Moorpark College’s faculty members also commented on the rising inflation rates.

Rena Petrello, professor of Mathematical Reasoning for Liberal Arts, shared many of the same views stated previously, stating that it wasn’t just the United States’ economy affected by raising inflation rates but the world’s as well.

“Because of Covid, our economy has been hit and it’s not just the United States’ economy but the world’s economy,” stated Petrello.

Inflation is on the rise throughout the world. According to Eurostat, annual inflation was up to 5.1% in the Euro area and 5.6% in the European Union. In South Korea, consumer inflation increased to 2.5% in 2021. Australia’s inflation rate went from 3% percent in 2021 to 3.5% in 2022.

Petrello also asserted that businesses are raising prices to make up for losses caused by the COVID-19 pandemic.

“We have seen businesses shut down, people have been out of work. Businesses are driving up the cost of their goods, largely to make up for the losses during Covid time,” stated Petrello.

While it may seem that inflation rates are going to continue rising, there are policies and actions the government can implement to prevent such an economic catastrophe.

Contractionary monetary policy can be used to help slow inflation.

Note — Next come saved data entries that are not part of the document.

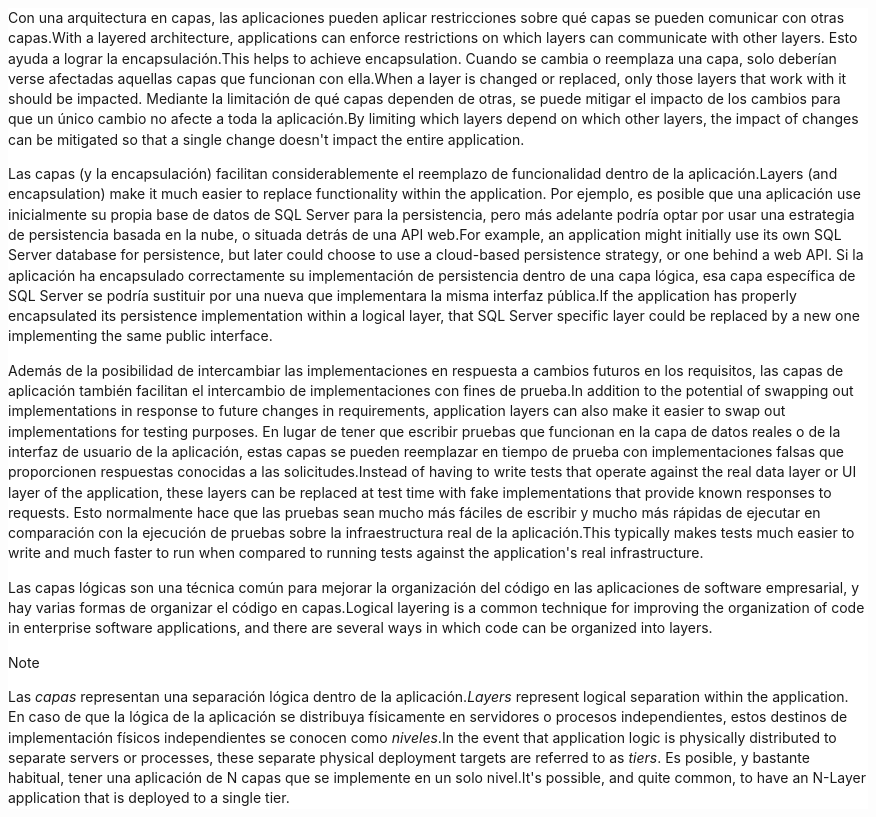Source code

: <span data-ttu-id="a46ac-139">Con una arquitectura en capas, las aplicaciones pueden aplicar restricciones sobre qué capas se pueden comunicar con otras capas.</span><span class="sxs-lookup"><span data-stu-id="a46ac-139">With a layered architecture, applications can enforce restrictions on which layers can communicate with other layers.</span></span> <span data-ttu-id="a46ac-140">Esto ayuda a lograr la encapsulación.</span><span class="sxs-lookup"><span data-stu-id="a46ac-140">This helps to achieve encapsulation.</span></span> <span data-ttu-id="a46ac-141">Cuando se cambia o reemplaza una capa, solo deberían verse afectadas aquellas capas que funcionan con ella.</span><span class="sxs-lookup"><span data-stu-id="a46ac-141">When a layer is changed or replaced, only those layers that work with it should be impacted.</span></span> <span data-ttu-id="a46ac-142">Mediante la limitación de qué capas dependen de otras, se puede mitigar el impacto de los cambios para que un único cambio no afecte a toda la aplicación.</span><span class="sxs-lookup"><span data-stu-id="a46ac-142">By limiting which layers depend on which other layers, the impact of changes can be mitigated so that a single change doesn't impact the entire application.</span></span>

<span data-ttu-id="a46ac-143">Las capas (y la encapsulación) facilitan considerablemente el reemplazo de funcionalidad dentro de la aplicación.</span><span class="sxs-lookup"><span data-stu-id="a46ac-143">Layers (and encapsulation) make it much easier to replace functionality within the application.</span></span> <span data-ttu-id="a46ac-144">Por ejemplo, es posible que una aplicación use inicialmente su propia base de datos de SQL Server para la persistencia, pero más adelante podría optar por usar una estrategia de persistencia basada en la nube, o situada detrás de una API web.</span><span class="sxs-lookup"><span data-stu-id="a46ac-144">For example, an application might initially use its own SQL Server database for persistence, but later could choose to use a cloud-based persistence strategy, or one behind a web API.</span></span> <span data-ttu-id="a46ac-145">Si la aplicación ha encapsulado correctamente su implementación de persistencia dentro de una capa lógica, esa capa específica de SQL Server se podría sustituir por una nueva que implementara la misma interfaz pública.</span><span class="sxs-lookup"><span data-stu-id="a46ac-145">If the application has properly encapsulated its persistence implementation within a logical layer, that SQL Server specific layer could be replaced by a new one implementing the same public interface.</span></span>

<span data-ttu-id="a46ac-146">Además de la posibilidad de intercambiar las implementaciones en respuesta a cambios futuros en los requisitos, las capas de aplicación también facilitan el intercambio de implementaciones con fines de prueba.</span><span class="sxs-lookup"><span data-stu-id="a46ac-146">In addition to the potential of swapping out implementations in response to future changes in requirements, application layers can also make it easier to swap out implementations for testing purposes.</span></span> <span data-ttu-id="a46ac-147">En lugar de tener que escribir pruebas que funcionan en la capa de datos reales o de la interfaz de usuario de la aplicación, estas capas se pueden reemplazar en tiempo de prueba con implementaciones falsas que proporcionen respuestas conocidas a las solicitudes.</span><span class="sxs-lookup"><span data-stu-id="a46ac-147">Instead of having to write tests that operate against the real data layer or UI layer of the application, these layers can be replaced at test time with fake implementations that provide known responses to requests.</span></span> <span data-ttu-id="a46ac-148">Esto normalmente hace que las pruebas sean mucho más fáciles de escribir y mucho más rápidas de ejecutar en comparación con la ejecución de pruebas sobre la infraestructura real de la aplicación.</span><span class="sxs-lookup"><span data-stu-id="a46ac-148">This typically makes tests much easier to write and much faster to run when compared to running tests against the application's real infrastructure.</span></span>

<span data-ttu-id="a46ac-149">Las capas lógicas son una técnica común para mejorar la organización del código en las aplicaciones de software empresarial, y hay varias formas de organizar el código en capas.</span><span class="sxs-lookup"><span data-stu-id="a46ac-149">Logical layering is a common technique for improving the organization of code in enterprise software applications, and there are several ways in which code can be organized into layers.</span></span>

> [!NOTE]
 > <span data-ttu-id="a46ac-150">Las _capas_ representan una separación lógica dentro de la aplicación.</span><span class="sxs-lookup"><span data-stu-id="a46ac-150">_Layers_ represent logical separation within the application.</span></span> <span data-ttu-id="a46ac-151">En caso de que la lógica de la aplicación se distribuya físicamente en servidores o procesos independientes, estos destinos de implementación físicos independientes se conocen como _niveles_.</span><span class="sxs-lookup"><span data-stu-id="a46ac-151">In the event that application logic is physically distributed to separate servers or processes, these separate physical deployment targets are referred to as _tiers_.</span></span> <span data-ttu-id="a46ac-152">Es posible, y bastante habitual, tener una aplicación de N capas que se implemente en un solo nivel.</span><span class="sxs-lookup"><span data-stu-id="a46ac-152">It's possible, and quite common, to have an N-Layer application that is deployed to a single tier.</span></span>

This monetary policy includes increasing short-term interest rates, raising the reserve requirements and expanding open market operations.

Increasing short-term interest rates slows down the economy by discouraging people from borrowing money. Raising the reserve requirements limits the amount of money a bank can loan out.

Expanding open market operations prevents people from getting loans and investing money. The aforementioned solutions will decrease the money supply in the economy and are expected to help combat inflation.

In order to try to halt the increase in inflation, the federal government announced plans on Feb. 23 to increase interest rates.